Oppure: “Caspita, alzati scemo e aiutami con un doppino dato volta ad un winch, no?” (*)
Talvolta la situazione può essere resa ancor peggiore dalla risacca che, a seconda della posizione del posto barca rispetto alla geometria della darsena, può far provenire il movimento dell’ acqua da una direzione diversa da quella del vento.
In tal modo tutto lo scafo e quindi i suoi ormeggi vengono alternativamente sollecitati per impedire alla barca non solo di indietreggiare e risalire nel letto del vento, ma anche di ruotare...
In genere si dorme assai poco in tale situazione, anche se ci si trova nel mezzo del marina.

Concludo con il classico dei classici: la drizza che sbatte.
In effetti le notti ventose passate in un marina sono spesso un concertino di percussioni a frequenze e tonalità molto variabili in dipendenza delle zone più o meno soggette alle raffiche, alla altezza degli alberi e quindi alla lunghezza delle drizze, al materiale con cui sono fatti gli alberi.
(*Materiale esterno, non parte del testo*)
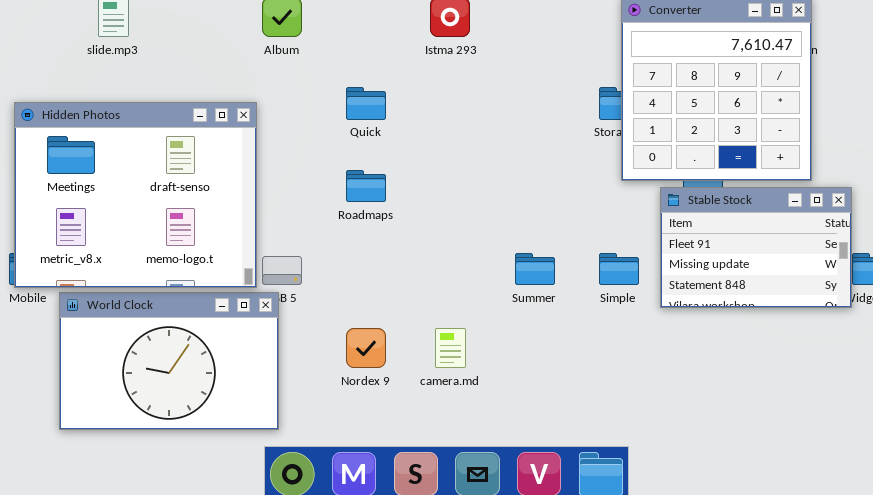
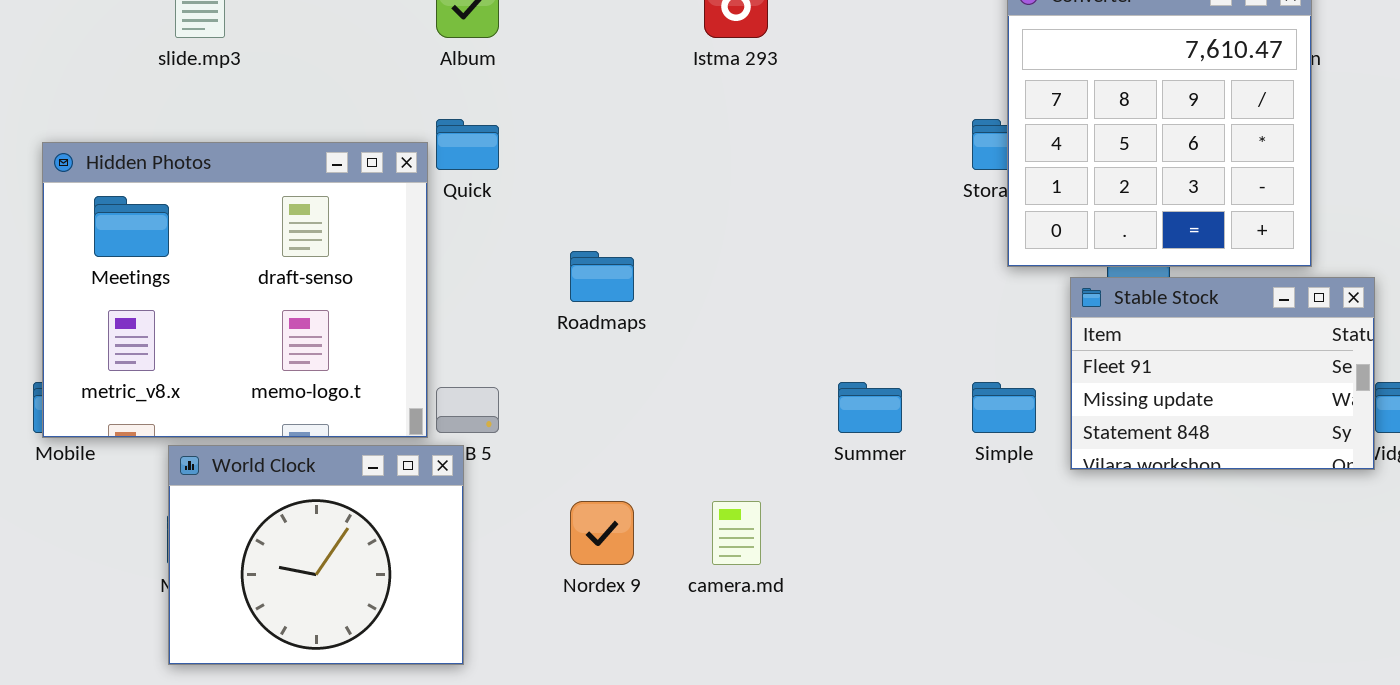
Quick: [346,87,386,120] -> [436,119,499,170], moved
World Clock: [59,292,279,430] -> [168,445,464,665], resized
…Che poi finché è una delle nostre drizze è sufficiente alzarsi e tenderla forte o allentarla e poi tesarla nuovamente con un elastico lontano dall’ albero; quando invece è quella della barca a fianco o quella di qualche barca ormeggiata più in là può trasformarsi nel preludio di una notte in bianco.
E’ proprio il caso di dire “prevenire è meglio che curare”….

(*) Toh, un asterisco…mi ero dimenticato che esistevano!
Per dare una idea del “tiro” dello strattone sulla bitta facciamo un calcoletto verosimile.
Siamo legati in banchina con 4 ormeggi con una bella burrasca di vento; sotto raffica la barca di 12 m che disloca 10 tonn indietreggia raggiungendo la velocità di 20 cm/s prima che l’ ormeggio di sopravvento si tenda.
In quel momento esso deve fermare la barca in 4/10 di secondo: con quale forza viene sollecitato sia lui che i bulloni della bitta ?
F = mxa = 10.000 x (0,20-0) / 0.4 = 5000 N cioè circa 500 Kg
Se fosse più elastico e fermasse la barca in un tempo doppio la forza dimezzerebbe. 
Attenzione, è un po' la stessa situazione di un ponte: le strutture di un ponte sono "abilitate" a sostenere i carichi del traffico soprastante, ma questi sono dinamici, cioè continuano negli anni....e dai e dai, anche il ponte si stufa. (Qui si aprirebbe una osservazione sul viadotto Morandi di Genova, non tanto sulla sua manutenzione quanto sulla sua progettazione).  Ma non so se sia il caso di parlarne.